The United States is near an agreement that will ease controls over the sale of high technology to India as the first tangible sign of a Reagan administration initiative to smooth relations with that giant democracy.
The two nations are expected to sign a memorandum of understanding on high technology sales this week in New Delhi after reaching a surprisingly quick accommodation following a visit to India earlier this month by team from the State and Commerce departments, administration and Indian sources said yesterday.
Although small points still are being ironed out, sources said U.S. Ambassador Harry G. Barnes Jr. received authority over the weekend to sign the memorandum detailing steps the Indian government will take to prevent the diversion to the Soviet bloc of the U.S. high technology products it buys that have potential military application. Indian officials here said the agreement has not yet received full approval from their government, though the signing is expected today or Wednesday.
The agreement has been given a high priority by the government of Indian Prime Minister Rajiv Gandhi, a former airline pilot who is so fascinated by new technology that one of his nicknames is "Computerji." ["Ji" is an honorific often added to names in India.]
Indian efforts to gain easier access to American high technology were begun by his mother, Prime Minister Indira Gandhi, who was assassinated on Oct. 30, and received a major push by India's new ambassador in Washington, K. Shankar Bajpai.
These moves on the part of New Delhi coincided with President Reagan's decision last month to try to improve relations. As one of the first steps, the president authorized new talks designed to break the logjam over sales of high technology to India.
India had been seeking ways to get off a Reagan administration blacklist of countries that were considered likely to allow the diversion of high technology to the Soviet bloc because of their lack of controls.

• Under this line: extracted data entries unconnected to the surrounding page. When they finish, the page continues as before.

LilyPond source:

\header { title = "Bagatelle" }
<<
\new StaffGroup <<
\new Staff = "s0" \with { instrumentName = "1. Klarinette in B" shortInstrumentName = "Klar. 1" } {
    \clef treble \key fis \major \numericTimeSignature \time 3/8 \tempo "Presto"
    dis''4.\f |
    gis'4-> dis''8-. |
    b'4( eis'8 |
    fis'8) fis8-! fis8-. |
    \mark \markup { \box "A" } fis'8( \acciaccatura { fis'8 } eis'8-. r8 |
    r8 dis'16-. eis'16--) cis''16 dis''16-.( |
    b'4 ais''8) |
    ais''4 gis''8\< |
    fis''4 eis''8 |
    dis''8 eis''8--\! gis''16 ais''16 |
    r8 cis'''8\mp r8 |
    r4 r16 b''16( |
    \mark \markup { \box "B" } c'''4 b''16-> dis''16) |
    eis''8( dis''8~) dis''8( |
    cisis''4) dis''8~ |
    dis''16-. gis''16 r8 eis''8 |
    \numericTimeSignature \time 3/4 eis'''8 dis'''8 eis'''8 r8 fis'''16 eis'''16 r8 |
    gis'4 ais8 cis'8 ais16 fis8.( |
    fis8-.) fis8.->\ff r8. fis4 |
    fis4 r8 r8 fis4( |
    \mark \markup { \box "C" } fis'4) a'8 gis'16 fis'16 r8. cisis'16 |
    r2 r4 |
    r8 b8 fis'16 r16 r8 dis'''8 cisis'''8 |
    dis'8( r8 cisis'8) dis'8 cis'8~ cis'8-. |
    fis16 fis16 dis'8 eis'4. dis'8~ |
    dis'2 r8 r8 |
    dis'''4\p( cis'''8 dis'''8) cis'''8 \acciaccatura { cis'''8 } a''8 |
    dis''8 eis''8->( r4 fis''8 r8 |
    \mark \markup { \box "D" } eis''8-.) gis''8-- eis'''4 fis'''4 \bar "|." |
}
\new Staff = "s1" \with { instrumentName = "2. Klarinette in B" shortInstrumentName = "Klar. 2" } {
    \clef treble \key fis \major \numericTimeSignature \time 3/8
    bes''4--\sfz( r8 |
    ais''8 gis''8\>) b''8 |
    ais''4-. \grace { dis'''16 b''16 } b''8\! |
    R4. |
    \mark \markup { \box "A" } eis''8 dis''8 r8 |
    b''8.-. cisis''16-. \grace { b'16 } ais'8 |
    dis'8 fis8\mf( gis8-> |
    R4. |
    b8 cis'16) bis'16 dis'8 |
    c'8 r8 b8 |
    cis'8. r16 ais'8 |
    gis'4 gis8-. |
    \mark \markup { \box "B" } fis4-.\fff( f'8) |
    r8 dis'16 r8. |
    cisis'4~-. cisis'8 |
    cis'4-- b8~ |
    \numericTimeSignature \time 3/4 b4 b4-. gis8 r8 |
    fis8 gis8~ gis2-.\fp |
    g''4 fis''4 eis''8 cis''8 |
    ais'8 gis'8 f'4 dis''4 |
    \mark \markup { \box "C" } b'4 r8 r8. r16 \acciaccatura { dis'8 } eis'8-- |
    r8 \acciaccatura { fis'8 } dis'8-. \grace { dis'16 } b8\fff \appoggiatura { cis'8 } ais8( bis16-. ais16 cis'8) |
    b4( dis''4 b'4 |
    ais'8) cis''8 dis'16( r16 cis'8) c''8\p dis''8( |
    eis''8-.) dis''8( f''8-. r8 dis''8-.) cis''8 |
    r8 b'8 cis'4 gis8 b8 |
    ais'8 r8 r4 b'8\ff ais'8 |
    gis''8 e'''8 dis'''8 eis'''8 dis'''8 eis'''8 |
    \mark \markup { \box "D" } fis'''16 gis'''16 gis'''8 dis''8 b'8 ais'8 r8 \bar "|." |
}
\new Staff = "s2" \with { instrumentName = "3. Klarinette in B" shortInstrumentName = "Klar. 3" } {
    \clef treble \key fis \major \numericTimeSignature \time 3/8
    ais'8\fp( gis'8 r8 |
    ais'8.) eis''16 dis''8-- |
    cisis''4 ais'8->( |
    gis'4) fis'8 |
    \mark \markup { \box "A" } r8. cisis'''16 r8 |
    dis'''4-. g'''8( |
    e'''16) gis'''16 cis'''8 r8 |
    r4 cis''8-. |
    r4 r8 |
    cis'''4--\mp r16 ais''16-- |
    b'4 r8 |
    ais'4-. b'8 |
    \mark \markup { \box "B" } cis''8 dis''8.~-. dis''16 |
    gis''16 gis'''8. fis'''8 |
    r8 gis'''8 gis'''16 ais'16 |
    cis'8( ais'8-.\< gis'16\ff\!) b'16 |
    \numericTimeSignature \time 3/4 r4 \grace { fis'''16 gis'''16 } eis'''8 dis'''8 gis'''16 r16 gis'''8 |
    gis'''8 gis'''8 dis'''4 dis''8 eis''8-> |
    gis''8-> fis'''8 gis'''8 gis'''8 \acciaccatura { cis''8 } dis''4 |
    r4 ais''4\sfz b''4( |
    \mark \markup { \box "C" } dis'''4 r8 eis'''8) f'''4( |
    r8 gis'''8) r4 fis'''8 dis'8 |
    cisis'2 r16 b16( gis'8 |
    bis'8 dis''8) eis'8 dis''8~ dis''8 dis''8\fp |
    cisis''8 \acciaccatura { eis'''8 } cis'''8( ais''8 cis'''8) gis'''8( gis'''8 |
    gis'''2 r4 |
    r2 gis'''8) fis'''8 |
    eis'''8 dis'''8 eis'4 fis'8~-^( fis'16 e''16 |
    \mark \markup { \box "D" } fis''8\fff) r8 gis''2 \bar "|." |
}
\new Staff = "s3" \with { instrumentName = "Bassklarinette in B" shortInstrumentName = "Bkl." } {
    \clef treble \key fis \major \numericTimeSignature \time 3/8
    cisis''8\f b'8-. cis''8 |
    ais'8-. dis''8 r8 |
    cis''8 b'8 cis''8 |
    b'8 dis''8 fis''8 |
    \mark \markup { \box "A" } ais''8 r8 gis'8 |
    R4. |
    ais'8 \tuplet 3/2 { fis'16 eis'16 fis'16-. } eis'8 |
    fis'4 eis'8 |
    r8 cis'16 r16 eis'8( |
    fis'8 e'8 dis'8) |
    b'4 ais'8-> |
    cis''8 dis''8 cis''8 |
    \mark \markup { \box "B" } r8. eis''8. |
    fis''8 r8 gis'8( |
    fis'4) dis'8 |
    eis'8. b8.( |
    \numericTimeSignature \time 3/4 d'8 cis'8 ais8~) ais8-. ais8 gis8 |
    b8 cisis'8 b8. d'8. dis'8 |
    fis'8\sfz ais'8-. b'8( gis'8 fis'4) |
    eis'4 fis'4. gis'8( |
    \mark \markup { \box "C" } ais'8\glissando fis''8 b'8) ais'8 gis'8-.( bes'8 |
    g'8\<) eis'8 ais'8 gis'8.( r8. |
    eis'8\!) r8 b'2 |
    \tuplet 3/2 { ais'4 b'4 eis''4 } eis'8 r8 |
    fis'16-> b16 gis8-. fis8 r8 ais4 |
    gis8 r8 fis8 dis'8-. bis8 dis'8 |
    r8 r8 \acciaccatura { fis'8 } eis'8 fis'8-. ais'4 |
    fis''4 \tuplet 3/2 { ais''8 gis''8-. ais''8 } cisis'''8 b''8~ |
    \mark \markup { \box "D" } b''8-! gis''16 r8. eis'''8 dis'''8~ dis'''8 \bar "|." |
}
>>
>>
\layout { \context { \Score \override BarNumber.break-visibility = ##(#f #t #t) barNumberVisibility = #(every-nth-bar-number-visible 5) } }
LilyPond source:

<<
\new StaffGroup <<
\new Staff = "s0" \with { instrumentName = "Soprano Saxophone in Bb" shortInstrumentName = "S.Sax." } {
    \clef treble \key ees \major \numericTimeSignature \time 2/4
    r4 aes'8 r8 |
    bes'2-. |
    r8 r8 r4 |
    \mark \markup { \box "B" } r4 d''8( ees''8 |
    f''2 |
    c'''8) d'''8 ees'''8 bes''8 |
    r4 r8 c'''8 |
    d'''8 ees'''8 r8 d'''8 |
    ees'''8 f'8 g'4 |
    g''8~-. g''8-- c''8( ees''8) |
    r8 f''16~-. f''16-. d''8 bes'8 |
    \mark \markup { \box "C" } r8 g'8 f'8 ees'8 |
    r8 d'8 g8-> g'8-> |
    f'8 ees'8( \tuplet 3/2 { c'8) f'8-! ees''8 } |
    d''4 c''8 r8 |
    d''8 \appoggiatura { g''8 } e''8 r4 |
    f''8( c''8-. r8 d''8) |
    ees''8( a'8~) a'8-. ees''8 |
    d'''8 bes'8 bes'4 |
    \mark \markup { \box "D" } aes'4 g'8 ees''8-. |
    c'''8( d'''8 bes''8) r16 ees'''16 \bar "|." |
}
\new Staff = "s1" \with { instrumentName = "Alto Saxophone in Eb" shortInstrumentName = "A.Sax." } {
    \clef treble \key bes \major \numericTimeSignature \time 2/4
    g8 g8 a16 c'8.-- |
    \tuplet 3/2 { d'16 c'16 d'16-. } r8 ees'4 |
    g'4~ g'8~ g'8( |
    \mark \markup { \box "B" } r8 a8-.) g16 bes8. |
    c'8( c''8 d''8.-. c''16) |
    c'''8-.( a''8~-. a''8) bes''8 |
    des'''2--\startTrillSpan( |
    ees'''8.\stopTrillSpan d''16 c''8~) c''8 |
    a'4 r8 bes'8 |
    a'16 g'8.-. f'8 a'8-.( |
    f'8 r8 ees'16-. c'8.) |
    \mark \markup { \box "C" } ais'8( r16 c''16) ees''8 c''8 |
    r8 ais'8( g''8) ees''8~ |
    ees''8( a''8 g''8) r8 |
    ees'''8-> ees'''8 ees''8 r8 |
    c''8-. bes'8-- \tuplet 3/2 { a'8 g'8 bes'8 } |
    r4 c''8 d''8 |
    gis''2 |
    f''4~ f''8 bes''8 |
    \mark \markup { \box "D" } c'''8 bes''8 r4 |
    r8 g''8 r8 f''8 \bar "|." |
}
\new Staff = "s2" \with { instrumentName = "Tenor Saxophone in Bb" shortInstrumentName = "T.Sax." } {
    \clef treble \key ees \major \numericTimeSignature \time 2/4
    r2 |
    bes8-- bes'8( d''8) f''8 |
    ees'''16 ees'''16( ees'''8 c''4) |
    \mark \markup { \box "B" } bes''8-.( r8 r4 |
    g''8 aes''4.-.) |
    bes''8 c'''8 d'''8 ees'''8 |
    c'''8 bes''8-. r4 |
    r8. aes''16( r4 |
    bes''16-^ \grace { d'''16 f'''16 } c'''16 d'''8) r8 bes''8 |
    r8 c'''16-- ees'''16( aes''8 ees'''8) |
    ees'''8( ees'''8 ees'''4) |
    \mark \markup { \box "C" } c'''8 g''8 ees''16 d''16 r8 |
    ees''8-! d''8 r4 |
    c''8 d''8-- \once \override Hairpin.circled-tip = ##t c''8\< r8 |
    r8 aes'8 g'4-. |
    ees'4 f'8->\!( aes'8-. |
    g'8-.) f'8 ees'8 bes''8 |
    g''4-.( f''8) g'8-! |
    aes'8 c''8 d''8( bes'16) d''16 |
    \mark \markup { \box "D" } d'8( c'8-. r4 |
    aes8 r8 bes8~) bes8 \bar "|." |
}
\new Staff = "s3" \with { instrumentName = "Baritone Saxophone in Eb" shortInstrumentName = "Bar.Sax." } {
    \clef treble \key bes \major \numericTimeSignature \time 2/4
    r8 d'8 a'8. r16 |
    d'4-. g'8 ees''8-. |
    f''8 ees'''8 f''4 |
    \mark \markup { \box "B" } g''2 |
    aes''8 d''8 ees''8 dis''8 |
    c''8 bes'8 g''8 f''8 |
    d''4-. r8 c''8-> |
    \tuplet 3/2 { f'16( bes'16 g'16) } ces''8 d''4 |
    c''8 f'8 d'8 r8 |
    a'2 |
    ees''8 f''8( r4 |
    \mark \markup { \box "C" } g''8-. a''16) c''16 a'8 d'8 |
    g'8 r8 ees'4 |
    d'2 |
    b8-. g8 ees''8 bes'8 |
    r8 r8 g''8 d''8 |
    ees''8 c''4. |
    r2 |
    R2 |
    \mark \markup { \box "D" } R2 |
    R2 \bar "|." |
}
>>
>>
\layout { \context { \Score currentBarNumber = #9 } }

Being on the list subjected India to special controls that made it harder to gain access to the powerful comuters and other high technology products it wanted to help develop its industrial base.
India was upset by its inclusion on that list, arguing there was no evidence that U.S. high technology had been shipped through India, while other countries -- including Austria, Sweden, Norway and South Africa -- had been implicated as way stations in the movement of powerful U.S. computers to the Soviet Union and its Eastern European allies.
The issue of selling India high technology was complicated more by its lack of controls over the possible resale of the computers to Eastern-bloc nations than by its close military-supply relationship with the Soviet Union, sources said.
A further complication, though, came from American laws that limit sales of technology that could be used in India's nuclear program because of its refusal to sign the nuclear nonproliferation treaty or to allow international inspection of all its atomic facilities.
Administration sources said that the Defense Department initially opposed the high technology agreement, but relented after the Indians agreed that some physical inspection of their high technology facilities would not violate their national sovereignty.
Some administration officials expressed concern over whether India will be able to implement the controls it has agreed to, but others argued that any diversion of sensitive technology would cloud India's chances to make further purchases.
India, furthermore, showed that it could get from other countries technology similar to what it wants from the United States. India was able to buy two high-speed computers from Norway for its nuclear program after it was denied access to U.S. products, the magazine India Today reported.